* _EXTRACT TO READ_
::::::::
On March 25, 2026, at East 8 Zone time, Binance officially released the "Risk Warning and User Guide for Crypto Market Makers," launching a significant rule update after a series of market shocks in Q1. In the new document, Binance unveiled three "knives": clearly prohibiting profit sharing and capital protection models, requiring 100% disclosure of market maker information, and establishing a blacklist mechanism for violating market makers. This means that long-existing gray area practices involving volume manipulation market making, bottom guarantee betting, and implicit rebates are being reclassified as "risk assets" by exchanges. On one side, exchanges emphasize the "integrity of the market," while on the other, market makers rely on implicit incentives and asymmetric information for their traditional profit models, bringing the conflict to the forefront. The following sections will outline the shift in regulation following the Q1 market crash, paths for punishing volume manipulation market making, challenges in executing information disclosure, and the strategic implications behind the blacklist mechanism, detailing this power restructuring from the underworld to the hunting ground.
Binance Takes Action After Q1 Market Crash
Entering Q1 2026, multiple major and mid-sized exchanges were reported for abnormal concentrated selling by market makers: certain cryptocurrencies experienced a drastic market crash in a very short time, with order book liquidity collapsing instantly, only to be quickly replenished. Such extreme volatility triggered a new wave of questioning in the market regarding long-standing issues such as "internal and external markets," "proprietary betting," and "volume manipulation" — who exactly controls the trading volume and price curves, how much of the so-called "depth" is genuine trading, and how much is just a scripted setup. Although public details on individual cases are limited, they are enough to amplify market distrust regarding the liquidity authenticity and price manipulation opportunities of leading platforms.
::::::::
* _DIRECTIVE 1_
Revise the listing so that "Servings" becomes "Portions" and every other line stays the same, omitting the pictures from your answer.
The listing that comes next has no connection to the article on Binance's market maker rules.

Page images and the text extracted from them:
::::::::
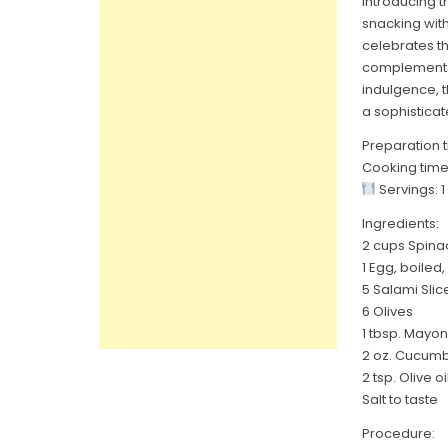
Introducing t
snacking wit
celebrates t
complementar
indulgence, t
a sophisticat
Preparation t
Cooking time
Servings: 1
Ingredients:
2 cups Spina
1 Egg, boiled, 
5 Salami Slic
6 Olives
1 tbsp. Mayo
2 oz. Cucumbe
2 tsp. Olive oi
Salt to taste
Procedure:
::::::::
* _DIRECTIVE 2_
Reproduce word for word the passage of the Binance article from "Binance Takes Action" up to and including "of leading platforms.".

* _WRITTEN REPLY 1_
Introducing t
snacking wit
celebrates t
complementar
indulgence, t
a sophisticat
Preparation t
Cooking time
Portions: 1
Ingredients:
2 cups Spina
1 Egg, boiled, 
5 Salami Slic
6 Olives
1 tbsp. Mayo
2 oz. Cucumbe
2 tsp. Olive oi
Salt to taste
Procedure:

* _WRITTEN REPLY 2_
Binance Takes Action After Q1 Market Crash
Entering Q1 2026, multiple major and mid-sized exchanges were reported for abnormal concentrated selling by market makers: certain cryptocurrencies experienced a drastic market crash in a very short time, with order book liquidity collapsing instantly, only to be quickly replenished. Such extreme volatility triggered a new wave of questioning in the market regarding long-standing issues such as "internal and external markets," "proprietary betting," and "volume manipulation" — who exactly controls the trading volume and price curves, how much of the so-called "depth" is genuine trading, and how much is just a scripted setup. Although public details on individual cases are limited, they are enough to amplify market distrust regarding the liquidity authenticity and price manipulation opportunities of leading platforms.